BEGIN Document section
Energy Engineering Honors Society Whooped By Wikipedia

DN Staff

July 28, 2010

4 Min Read
Energy Engineering Honors Society Whooped By Wikipedia

I am trying very hard to become a contributing member of the 21st Century. In the classes I teach at the University of North Texas, I maintain the requirement that, at a minimum, legitimate citations must meet the following criteria: 1) have an identifiable author, 2) have an identifiable editor unique from the author, and 3) be locatable within five minutes using only the citation information provided.

Despite these rules, my students insist on citing Wikipedia articles (which don’t typically meet criteria #1 or #2), and I am forced to take points off their assignments for illegitimate referencing. Nonetheless, the beauty of Wikipedia is that is meets criterion #3 so well - finding the information sought is easy. When I search for engineering topics and concepts, more often than not, the top hit is a Wikipedia article. Realizing that I am a member of the last generation that remembers a time before the personal computer was mainstream, in my lifetime the definition of a “legitimate technical reference” will likely be strongly influenced by engineering professionals younger than me who never knew a world without computers. Therefore, I resolved to attempt to understand why Wikipedia is so compelling by learning how to write my own article.

An excellent article topic was readily available. In January 2010, top undergraduate students of UNT’s Mechanical and Energy Engineering Department banded together to found Sigma Sigma Pi, the nation’s first Greek letter academic honor society for energy engineering. Given the extensive list of articles on similar honor societies already posted on Wikipedia, an article describing formation of the energy engineering honors society seemed germane and low-risk.
END Document section
BEGIN Information provided
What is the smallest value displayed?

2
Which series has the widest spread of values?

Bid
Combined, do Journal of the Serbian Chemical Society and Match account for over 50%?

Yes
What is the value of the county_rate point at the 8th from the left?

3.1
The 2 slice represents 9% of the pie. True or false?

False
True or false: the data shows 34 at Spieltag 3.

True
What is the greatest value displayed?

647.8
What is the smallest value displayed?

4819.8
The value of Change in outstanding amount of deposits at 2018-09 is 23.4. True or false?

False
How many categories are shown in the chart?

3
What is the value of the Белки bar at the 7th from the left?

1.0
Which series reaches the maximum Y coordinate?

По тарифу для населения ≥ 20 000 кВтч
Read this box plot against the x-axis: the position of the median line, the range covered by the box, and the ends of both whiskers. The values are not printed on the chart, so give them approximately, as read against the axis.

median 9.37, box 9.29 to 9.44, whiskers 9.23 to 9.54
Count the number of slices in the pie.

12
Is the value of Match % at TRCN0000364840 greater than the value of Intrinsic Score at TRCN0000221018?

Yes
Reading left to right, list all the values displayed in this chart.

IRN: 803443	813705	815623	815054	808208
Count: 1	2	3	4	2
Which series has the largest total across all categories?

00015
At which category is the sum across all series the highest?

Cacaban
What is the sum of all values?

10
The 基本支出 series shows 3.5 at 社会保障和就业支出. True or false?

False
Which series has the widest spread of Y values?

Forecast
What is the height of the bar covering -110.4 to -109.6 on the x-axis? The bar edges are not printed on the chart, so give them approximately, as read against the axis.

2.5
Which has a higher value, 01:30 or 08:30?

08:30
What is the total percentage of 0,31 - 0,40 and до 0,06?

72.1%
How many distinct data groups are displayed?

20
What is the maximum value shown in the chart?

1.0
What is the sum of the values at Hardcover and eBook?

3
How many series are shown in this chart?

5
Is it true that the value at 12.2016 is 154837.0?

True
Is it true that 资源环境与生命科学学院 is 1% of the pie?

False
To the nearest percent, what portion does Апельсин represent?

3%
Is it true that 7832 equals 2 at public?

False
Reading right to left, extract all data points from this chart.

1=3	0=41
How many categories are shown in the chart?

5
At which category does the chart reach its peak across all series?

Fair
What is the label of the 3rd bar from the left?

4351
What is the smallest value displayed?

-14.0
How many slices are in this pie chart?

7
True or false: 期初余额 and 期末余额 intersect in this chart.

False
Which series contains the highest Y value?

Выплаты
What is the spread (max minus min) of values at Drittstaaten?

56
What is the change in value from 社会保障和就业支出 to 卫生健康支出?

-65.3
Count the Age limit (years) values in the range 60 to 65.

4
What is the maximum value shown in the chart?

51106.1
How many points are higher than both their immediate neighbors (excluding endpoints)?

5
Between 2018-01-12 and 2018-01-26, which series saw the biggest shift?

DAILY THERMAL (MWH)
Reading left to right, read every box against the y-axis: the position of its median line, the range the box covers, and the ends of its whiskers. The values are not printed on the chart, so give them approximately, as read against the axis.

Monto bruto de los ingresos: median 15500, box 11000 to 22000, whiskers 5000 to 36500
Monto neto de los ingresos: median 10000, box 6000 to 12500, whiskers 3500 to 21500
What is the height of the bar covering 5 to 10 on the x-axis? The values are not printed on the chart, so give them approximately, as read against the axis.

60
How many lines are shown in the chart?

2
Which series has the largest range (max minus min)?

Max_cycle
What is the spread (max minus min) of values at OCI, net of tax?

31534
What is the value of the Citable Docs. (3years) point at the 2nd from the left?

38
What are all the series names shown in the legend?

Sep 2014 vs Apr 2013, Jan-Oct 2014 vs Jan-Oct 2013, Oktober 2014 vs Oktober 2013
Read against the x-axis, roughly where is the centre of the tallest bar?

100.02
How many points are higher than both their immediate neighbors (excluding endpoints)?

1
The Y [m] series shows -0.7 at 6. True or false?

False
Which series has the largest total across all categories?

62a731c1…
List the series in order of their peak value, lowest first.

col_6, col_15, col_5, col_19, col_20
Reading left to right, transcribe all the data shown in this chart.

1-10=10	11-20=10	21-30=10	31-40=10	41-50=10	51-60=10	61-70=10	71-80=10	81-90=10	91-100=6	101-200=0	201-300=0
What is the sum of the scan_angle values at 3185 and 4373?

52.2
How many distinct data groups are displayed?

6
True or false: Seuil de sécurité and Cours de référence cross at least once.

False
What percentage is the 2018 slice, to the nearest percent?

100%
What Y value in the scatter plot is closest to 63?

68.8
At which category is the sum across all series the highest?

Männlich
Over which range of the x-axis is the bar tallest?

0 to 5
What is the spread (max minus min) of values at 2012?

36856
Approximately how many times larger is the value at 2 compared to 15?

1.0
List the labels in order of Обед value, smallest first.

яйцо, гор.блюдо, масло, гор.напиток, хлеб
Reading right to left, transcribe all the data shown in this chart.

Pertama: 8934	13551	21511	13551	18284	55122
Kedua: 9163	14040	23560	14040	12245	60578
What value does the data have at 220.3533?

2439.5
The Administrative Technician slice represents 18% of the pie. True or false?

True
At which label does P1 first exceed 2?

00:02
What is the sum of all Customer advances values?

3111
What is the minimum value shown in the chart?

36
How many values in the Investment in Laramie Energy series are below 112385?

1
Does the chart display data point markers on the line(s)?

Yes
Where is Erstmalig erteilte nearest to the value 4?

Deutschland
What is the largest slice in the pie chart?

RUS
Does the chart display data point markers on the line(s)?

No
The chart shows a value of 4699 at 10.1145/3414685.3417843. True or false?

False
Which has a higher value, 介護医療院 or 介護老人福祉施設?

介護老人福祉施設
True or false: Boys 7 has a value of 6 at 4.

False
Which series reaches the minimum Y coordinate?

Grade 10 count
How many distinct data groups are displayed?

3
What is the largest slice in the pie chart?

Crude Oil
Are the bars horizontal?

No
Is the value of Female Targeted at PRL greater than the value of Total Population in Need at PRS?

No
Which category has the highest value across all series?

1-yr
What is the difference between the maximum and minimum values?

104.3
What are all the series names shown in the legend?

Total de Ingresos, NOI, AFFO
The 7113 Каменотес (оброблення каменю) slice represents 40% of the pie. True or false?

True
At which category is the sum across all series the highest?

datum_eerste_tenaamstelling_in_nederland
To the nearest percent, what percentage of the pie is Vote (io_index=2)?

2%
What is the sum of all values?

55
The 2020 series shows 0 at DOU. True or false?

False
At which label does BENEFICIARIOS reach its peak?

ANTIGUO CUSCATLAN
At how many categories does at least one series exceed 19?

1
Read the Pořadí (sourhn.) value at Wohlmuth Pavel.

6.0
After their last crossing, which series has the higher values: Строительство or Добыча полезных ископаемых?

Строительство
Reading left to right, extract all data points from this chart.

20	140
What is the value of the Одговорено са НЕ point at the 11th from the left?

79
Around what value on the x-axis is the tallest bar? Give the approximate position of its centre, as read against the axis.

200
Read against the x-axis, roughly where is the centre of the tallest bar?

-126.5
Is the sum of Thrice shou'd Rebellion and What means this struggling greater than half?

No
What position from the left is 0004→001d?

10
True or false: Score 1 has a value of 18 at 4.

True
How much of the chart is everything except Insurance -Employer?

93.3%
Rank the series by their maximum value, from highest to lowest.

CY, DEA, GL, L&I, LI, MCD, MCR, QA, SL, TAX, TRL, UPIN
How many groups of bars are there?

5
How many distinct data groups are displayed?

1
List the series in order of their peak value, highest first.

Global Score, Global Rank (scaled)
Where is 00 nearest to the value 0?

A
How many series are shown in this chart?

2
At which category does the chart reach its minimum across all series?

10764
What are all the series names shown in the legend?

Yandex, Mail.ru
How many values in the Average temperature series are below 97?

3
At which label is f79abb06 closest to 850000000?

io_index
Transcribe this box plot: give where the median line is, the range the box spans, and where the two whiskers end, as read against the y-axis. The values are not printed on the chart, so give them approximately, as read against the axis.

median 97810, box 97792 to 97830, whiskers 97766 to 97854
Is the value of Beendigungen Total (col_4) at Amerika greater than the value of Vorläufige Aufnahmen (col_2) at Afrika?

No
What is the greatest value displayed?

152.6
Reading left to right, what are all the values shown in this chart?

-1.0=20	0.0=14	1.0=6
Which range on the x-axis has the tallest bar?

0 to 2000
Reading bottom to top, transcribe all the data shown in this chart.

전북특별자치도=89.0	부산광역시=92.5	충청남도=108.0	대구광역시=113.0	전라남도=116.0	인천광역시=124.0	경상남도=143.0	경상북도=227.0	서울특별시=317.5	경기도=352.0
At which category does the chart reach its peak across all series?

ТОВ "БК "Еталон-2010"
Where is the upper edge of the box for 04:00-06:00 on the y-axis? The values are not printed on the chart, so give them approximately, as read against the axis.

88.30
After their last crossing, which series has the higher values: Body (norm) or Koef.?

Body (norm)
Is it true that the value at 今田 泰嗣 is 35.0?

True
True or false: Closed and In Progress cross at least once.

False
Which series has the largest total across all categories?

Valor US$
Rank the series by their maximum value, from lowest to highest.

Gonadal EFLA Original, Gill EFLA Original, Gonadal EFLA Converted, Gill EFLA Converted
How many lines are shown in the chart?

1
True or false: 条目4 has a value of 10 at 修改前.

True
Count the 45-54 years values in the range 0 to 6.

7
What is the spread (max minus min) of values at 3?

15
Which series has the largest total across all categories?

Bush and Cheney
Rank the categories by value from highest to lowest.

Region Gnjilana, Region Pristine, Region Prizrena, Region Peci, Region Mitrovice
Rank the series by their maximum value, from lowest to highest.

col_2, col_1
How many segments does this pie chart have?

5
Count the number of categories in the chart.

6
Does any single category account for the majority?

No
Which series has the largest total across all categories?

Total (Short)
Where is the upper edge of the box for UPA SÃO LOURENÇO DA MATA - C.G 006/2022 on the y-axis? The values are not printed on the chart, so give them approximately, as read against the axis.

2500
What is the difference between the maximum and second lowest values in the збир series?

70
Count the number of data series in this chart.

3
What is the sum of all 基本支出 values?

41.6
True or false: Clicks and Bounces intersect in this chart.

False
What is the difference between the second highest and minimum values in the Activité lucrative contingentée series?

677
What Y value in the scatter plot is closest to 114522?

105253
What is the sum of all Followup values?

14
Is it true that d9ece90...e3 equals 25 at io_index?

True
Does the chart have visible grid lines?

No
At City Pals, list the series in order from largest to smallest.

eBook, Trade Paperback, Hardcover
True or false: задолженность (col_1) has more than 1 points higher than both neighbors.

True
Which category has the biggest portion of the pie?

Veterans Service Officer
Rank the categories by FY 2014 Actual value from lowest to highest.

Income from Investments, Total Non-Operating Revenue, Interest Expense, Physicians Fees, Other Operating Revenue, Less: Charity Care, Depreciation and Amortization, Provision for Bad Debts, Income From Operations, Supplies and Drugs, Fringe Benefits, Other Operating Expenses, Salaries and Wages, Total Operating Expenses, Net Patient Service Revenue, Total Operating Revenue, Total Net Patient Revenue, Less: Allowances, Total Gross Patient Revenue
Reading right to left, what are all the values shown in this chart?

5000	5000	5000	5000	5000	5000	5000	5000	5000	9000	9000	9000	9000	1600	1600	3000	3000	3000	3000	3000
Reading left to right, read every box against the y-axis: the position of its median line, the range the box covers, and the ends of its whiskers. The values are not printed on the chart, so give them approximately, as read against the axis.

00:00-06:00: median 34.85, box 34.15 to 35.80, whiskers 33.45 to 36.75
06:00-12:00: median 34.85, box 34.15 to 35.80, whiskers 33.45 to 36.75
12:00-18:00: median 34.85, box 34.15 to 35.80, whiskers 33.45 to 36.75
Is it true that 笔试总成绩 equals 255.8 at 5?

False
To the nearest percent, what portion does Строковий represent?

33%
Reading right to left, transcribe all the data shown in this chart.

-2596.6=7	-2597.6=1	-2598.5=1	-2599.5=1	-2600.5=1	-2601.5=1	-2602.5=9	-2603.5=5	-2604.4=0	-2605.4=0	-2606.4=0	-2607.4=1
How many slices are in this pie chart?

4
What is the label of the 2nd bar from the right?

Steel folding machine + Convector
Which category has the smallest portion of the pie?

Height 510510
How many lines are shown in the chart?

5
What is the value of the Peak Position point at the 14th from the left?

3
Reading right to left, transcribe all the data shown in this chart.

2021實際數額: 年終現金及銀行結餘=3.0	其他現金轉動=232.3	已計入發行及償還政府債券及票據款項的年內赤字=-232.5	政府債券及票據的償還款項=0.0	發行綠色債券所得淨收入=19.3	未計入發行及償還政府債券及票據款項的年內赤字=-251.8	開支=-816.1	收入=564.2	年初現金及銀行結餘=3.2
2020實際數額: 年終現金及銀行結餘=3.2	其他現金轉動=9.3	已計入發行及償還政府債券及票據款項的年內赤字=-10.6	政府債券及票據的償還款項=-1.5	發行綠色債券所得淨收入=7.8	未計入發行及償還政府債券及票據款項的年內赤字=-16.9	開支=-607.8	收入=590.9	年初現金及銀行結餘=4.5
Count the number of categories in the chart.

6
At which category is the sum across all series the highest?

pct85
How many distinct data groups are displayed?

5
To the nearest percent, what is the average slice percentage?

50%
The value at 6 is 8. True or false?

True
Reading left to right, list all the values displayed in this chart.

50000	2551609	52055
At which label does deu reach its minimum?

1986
END Information provided
**Exercise aim**
Answer from the piece on Wikipedia citations:
1. At which university does the writer teach?
2. Which of the writer's citation criteria do Wikipedia articles meet well?
3. In what month and year was Sigma Sigma Pi founded?
The data isn't needed here.

**Solved exercise**
1. The University of North Texas.
2. Criterion #3, that a citation be locatable within five minutes using only the citation information provided.
3. January 2010.